A single number is expected: the count of lines in the entries below that contain "benign".

**Collection entries**
* * * * *

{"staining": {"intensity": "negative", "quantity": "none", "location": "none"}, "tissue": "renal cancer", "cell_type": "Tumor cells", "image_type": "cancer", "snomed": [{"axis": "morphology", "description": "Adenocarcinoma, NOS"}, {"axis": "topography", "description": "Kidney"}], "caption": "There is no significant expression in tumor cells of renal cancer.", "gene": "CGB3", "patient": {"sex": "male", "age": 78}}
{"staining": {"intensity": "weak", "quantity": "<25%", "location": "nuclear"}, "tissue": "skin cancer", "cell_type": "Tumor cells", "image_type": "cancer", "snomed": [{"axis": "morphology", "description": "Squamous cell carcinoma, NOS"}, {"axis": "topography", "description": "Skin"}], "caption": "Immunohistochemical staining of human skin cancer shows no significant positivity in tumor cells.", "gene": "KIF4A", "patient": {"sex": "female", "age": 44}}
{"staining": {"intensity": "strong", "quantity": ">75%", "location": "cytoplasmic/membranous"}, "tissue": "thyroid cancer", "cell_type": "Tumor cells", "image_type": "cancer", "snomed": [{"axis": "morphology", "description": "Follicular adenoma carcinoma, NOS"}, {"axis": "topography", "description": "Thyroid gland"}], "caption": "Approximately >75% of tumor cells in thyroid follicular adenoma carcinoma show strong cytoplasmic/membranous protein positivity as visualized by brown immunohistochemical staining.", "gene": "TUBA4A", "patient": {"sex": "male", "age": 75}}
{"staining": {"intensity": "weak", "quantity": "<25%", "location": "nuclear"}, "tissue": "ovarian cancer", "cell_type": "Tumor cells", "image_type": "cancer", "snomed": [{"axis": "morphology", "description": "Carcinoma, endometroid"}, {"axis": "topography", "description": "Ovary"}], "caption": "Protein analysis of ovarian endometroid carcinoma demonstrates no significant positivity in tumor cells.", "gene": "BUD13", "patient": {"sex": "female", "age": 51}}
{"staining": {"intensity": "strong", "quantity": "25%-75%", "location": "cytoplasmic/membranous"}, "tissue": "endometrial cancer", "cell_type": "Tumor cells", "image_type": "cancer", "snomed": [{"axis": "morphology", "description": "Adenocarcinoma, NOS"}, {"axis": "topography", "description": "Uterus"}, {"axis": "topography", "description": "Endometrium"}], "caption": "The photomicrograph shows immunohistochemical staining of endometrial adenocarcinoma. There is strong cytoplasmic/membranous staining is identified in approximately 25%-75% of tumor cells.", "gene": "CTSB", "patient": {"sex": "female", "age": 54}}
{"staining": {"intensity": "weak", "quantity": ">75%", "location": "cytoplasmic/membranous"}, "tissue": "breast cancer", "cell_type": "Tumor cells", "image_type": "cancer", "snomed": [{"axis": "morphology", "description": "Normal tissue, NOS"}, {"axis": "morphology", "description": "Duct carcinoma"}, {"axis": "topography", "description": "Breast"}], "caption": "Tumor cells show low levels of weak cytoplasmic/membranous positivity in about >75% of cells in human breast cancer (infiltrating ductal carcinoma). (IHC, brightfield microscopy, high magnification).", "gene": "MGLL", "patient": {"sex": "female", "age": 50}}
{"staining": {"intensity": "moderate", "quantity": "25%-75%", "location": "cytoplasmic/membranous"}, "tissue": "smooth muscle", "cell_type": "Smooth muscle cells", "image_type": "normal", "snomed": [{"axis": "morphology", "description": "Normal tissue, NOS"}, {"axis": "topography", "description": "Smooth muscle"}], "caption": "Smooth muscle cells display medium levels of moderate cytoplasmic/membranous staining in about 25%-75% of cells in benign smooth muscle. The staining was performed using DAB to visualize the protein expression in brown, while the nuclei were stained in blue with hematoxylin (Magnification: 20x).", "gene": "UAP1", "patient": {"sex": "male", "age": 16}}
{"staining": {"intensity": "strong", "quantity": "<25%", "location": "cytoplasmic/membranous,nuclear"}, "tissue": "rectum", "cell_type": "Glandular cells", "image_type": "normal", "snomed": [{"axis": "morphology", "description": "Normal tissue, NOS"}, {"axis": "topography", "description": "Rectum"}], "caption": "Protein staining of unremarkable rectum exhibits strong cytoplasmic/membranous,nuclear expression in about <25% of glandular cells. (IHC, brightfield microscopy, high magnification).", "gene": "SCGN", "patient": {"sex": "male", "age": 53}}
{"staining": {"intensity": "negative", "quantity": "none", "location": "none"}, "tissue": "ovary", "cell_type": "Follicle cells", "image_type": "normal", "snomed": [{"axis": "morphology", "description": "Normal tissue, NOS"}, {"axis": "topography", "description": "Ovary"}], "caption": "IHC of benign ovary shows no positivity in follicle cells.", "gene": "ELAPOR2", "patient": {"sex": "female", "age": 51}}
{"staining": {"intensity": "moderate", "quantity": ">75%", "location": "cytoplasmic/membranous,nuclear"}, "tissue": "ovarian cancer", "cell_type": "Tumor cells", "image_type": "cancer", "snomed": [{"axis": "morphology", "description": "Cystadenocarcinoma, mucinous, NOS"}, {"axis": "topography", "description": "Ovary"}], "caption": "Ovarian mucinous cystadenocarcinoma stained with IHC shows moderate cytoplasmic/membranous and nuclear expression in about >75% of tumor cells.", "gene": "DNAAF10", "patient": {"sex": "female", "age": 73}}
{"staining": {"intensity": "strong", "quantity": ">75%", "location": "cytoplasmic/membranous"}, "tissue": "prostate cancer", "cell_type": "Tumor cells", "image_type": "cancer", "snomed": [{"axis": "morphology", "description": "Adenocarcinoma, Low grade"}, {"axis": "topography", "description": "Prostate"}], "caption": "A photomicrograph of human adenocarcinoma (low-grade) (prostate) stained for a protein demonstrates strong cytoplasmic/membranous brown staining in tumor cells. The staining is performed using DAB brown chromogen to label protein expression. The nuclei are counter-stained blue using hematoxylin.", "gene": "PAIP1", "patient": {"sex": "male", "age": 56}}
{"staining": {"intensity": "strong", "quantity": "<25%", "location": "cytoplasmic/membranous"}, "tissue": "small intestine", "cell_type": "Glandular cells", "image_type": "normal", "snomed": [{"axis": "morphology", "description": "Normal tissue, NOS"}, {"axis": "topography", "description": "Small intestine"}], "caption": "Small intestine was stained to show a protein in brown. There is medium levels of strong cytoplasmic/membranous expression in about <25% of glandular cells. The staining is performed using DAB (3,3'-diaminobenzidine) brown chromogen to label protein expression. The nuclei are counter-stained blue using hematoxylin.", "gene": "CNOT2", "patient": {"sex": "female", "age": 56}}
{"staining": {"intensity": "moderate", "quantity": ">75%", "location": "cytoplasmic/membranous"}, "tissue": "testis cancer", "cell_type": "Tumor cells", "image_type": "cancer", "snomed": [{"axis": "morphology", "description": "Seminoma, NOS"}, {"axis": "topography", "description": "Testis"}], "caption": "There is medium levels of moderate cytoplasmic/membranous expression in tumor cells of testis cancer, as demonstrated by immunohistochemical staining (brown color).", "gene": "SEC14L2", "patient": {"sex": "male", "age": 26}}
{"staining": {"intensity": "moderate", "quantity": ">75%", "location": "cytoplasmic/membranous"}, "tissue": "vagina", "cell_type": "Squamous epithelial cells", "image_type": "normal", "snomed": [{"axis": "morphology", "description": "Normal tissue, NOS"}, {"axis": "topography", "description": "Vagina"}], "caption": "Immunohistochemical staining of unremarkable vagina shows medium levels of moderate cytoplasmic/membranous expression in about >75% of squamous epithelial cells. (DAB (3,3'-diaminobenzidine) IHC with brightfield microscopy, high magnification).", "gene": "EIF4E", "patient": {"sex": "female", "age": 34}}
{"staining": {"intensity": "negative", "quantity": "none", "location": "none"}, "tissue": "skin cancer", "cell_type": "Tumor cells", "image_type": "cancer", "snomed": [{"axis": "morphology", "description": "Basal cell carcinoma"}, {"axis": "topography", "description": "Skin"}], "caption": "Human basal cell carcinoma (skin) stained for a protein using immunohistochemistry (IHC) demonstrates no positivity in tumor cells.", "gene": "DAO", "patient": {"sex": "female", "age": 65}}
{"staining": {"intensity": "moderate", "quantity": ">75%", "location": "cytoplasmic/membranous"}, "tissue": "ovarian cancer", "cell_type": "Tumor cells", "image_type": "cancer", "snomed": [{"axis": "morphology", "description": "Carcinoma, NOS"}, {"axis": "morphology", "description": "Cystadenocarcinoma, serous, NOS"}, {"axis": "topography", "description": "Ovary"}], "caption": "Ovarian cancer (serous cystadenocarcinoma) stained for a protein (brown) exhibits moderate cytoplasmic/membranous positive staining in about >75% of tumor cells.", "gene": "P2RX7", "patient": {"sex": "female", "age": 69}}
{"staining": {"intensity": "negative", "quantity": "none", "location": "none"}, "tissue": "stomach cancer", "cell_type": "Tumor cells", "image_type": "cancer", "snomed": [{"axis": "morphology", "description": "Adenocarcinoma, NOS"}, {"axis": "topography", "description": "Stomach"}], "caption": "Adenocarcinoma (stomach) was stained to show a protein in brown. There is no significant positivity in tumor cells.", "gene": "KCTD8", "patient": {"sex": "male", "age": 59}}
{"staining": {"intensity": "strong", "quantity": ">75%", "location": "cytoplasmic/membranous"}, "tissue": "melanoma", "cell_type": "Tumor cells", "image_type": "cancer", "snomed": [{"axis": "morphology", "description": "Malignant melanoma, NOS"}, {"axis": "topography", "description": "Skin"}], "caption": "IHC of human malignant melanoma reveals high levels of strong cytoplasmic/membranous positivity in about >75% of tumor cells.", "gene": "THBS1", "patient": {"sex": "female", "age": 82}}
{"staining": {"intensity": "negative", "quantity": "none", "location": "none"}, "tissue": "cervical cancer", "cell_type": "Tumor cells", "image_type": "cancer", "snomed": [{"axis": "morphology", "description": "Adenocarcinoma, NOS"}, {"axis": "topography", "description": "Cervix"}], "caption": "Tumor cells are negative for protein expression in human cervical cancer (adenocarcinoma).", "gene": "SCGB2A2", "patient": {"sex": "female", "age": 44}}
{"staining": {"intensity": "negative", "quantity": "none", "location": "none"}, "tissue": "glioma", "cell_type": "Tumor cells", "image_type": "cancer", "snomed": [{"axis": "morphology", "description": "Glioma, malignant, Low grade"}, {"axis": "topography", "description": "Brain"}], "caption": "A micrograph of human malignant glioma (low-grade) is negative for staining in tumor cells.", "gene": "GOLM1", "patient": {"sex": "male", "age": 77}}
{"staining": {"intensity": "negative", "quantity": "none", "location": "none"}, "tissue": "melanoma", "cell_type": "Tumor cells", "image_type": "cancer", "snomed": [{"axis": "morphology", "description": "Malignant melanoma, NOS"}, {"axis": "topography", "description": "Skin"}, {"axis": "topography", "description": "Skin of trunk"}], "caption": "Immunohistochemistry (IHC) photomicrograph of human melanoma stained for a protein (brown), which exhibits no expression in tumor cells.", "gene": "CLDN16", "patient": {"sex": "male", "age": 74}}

* * * * *

**Written answer**
2